Shift weight from one seat bone to the other and turn left and right, discovering what happens in each seat bone. Take your hands out from under your seat bones and discover a newfound sense of yourself. This is a basic exploration in self-awareness, but you are using your hands to discover something vital about yourself. To develop your kinesthetic sense you will learn to sense from inside what your body is doing.

Photos 4a through 4d above
In photo 4a, I want to know what it feels like to sit evenly on both seat bones and how to shift weight from one to the other with the least amount of effort or distortion in my torso. No one is symmetrical but we can learn to sit and turn while knowing what is happening in our seat bones so our horses get clear messages from our seat and weight. Practicing in a chair and then on the horse heightens our awareness. In the following three photos I am weighting my left seat bone. Everyone has different strategies for shifting their weight side to side. For the horse, it is best to be able to shift the weight in the seat bones with the least amount of movement in the upper body and head. In photo 4b, I am leaning to get weight over to the left. In photo 4c I am arching the low back and leaning forward to shift my weight left. In photo 4d I am trying to weight the left seat bone and keep the head in the middle.

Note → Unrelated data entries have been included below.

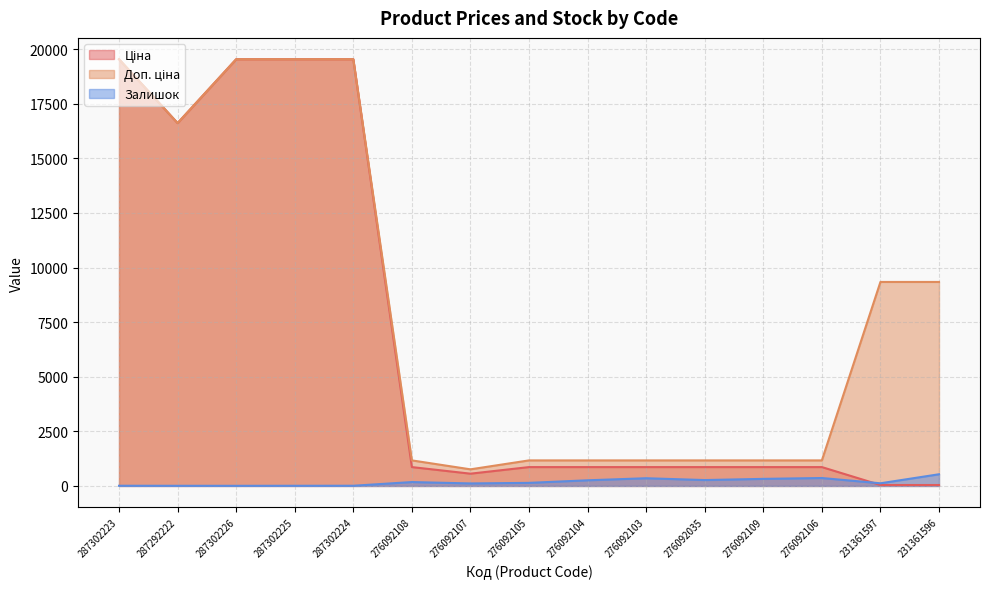

True or false: Залишок has a value of 32.8 at 276092107.

False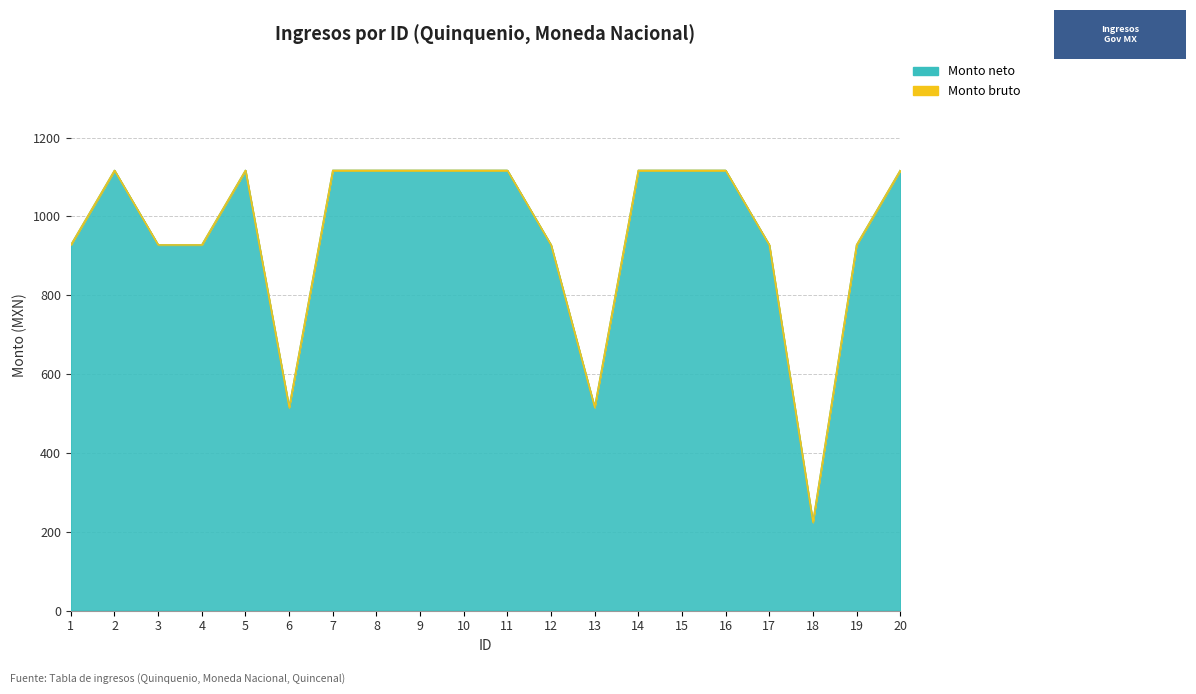

At 2, list the series in order from largest to smallest.

Monto bruto, Monto neto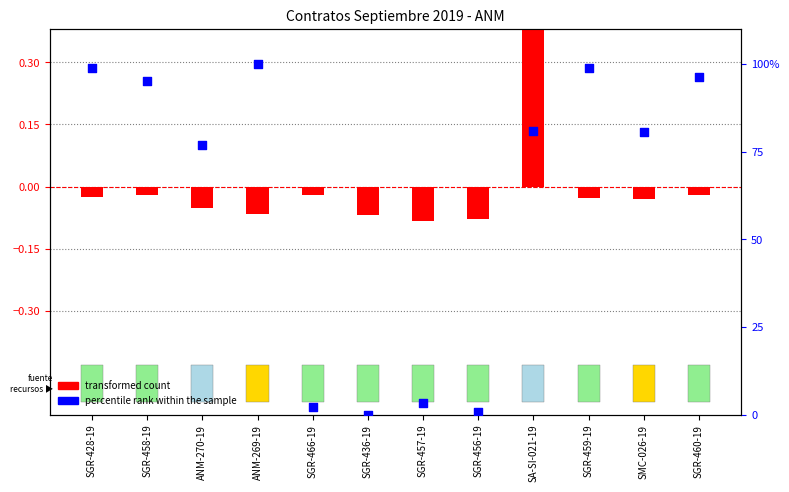

Is the value of transformed count at SMC-026-19 greater than the value of percentile rank within the sample at SGR-459-19?

No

Still sitting in the chair, bring your attention to your seat bones, and how they contact the chair. Turn to the right several times, as if you were going to turn your horse on a small circle: your right shoulder will come back and you will turn your head and look to the right. Do this with your eyes closed so you can pay attention to your body and the inner sensations. With a very slow motion, turn right and come back to center 10 to 20 times, bringing your attention to your seat bones, your ribs on each side, your shoulders, your breast bone and your knees and feet. Find out if you can begin to feel how this movement of your upper body affects your seat bone shape and weight, the weight in the bottom of your feet, the way your heels touch the floor or come away. Turn slowly so you can really attend to the way you move and the changes a simple movement causes. Do your ribs change shape under your armpits? Does your waist get short on one side and longer on the other? Can you feel your whole spine turning or do you stop the motion somewhere? Does one or both legs move when you turn? After you have turned to the right and answered these questions, begin to turn to the left and find out how you turn to this side.

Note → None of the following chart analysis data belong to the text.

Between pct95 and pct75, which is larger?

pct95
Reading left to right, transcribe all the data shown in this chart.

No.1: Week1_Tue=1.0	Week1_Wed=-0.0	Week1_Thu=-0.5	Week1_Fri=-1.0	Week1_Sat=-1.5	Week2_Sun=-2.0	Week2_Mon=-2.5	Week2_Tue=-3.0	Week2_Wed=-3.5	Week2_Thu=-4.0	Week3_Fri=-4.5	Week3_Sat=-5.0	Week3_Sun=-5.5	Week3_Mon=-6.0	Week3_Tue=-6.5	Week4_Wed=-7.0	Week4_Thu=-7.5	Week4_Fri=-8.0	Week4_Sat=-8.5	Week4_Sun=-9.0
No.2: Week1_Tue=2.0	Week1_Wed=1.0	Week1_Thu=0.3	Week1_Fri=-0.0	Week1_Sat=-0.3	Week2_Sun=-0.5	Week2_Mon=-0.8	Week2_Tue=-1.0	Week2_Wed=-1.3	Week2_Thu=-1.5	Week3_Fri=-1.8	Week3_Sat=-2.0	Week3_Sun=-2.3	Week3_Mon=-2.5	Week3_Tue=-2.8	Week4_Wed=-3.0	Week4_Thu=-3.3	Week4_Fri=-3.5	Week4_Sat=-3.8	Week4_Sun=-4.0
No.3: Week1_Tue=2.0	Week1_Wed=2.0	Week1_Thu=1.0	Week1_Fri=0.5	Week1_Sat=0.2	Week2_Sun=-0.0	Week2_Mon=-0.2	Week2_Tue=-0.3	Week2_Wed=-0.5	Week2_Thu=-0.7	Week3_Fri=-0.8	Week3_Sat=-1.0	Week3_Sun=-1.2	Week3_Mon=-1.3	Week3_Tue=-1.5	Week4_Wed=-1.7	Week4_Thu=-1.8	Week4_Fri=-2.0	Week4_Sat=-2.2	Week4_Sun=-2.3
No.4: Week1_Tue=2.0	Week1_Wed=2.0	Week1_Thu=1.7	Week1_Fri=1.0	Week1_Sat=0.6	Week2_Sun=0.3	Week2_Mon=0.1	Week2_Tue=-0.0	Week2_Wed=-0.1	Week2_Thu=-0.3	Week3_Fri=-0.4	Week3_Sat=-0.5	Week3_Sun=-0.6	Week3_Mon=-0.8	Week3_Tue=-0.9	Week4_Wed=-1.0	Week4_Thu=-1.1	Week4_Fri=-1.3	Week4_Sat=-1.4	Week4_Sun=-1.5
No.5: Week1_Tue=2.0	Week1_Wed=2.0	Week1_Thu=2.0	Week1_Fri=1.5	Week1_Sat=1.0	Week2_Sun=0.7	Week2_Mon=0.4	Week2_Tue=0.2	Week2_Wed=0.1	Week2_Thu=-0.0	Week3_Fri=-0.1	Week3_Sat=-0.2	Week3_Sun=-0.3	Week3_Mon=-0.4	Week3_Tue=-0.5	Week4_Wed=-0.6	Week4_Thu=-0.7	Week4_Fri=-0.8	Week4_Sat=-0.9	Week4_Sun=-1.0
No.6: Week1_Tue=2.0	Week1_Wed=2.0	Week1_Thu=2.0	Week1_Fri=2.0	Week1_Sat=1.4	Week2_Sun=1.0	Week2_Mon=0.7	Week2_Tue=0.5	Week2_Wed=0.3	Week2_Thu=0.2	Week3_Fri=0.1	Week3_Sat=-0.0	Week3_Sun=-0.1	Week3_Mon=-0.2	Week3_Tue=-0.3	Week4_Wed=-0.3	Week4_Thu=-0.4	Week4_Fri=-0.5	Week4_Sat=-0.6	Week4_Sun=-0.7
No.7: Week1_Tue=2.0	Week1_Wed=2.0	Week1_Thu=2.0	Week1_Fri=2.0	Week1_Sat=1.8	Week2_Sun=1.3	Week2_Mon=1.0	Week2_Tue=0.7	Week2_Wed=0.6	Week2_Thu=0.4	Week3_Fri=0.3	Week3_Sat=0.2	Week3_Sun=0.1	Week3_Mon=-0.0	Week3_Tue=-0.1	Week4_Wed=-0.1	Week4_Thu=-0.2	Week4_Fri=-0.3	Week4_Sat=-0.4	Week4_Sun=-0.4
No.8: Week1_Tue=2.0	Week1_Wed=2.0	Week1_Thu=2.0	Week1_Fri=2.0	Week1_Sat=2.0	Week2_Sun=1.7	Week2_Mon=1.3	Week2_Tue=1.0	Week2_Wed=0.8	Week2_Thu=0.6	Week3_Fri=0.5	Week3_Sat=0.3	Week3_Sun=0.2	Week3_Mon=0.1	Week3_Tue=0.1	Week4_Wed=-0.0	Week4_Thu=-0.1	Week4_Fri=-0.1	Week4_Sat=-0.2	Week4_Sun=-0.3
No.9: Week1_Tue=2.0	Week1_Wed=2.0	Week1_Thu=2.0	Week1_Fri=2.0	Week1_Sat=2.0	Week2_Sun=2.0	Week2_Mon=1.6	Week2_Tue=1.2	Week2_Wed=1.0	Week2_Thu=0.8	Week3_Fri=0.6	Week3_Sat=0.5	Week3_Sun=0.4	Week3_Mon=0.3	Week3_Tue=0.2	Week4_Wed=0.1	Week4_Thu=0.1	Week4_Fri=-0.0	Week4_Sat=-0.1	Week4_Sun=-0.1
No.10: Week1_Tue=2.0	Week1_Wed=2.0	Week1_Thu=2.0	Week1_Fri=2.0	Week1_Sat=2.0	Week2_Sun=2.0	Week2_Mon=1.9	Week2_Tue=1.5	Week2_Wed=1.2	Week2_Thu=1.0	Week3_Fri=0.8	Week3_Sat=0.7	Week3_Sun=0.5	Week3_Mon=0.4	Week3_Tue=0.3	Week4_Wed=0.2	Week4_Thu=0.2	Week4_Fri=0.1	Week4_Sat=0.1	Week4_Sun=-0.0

Photos 5a through 5c above
In photo 5a, I turn to the right and maintain length in my ribs on both sides. In photo 5b, I turn to the right but collapse in my right ribcage. This method often goes with looking down and closing the hip joint and lifting the heel as seen in the photo. In the saddle my shoulder would drop and my heel came up when I turned. In photo 5c, I turn to the right but push off of my left foot and let my left knee come in. In the saddle I would grip with my left thigh to turn.

Now do this same exploration on your horse at the halt and then at the walk. Take time and go slowly so you can retain the inner sensation while you are on your moving horse. Ideally you will be able to keep the weight evenly on each seat bone as you turn right and left and you will be able to sense that. At the same time, your thighs may move a little but, if independent of your seat they will neither press into the horse nor come away as you turn. Begin to walk and apply soft, precise aids without losing the sense of your own body and its movement as your horse moves. You will increase your kinesthetic sense and begin to ride with more awareness through practicing slow, repetitive movements while paying attention to your inner sensations. As you learn to ride in better balance it will seem natural and you will not have to pay so much attention to your own movement and weight. As your kinesthetic sense improves, you will be better able to tune into your horse, and your horse will respond with a higher level of performance.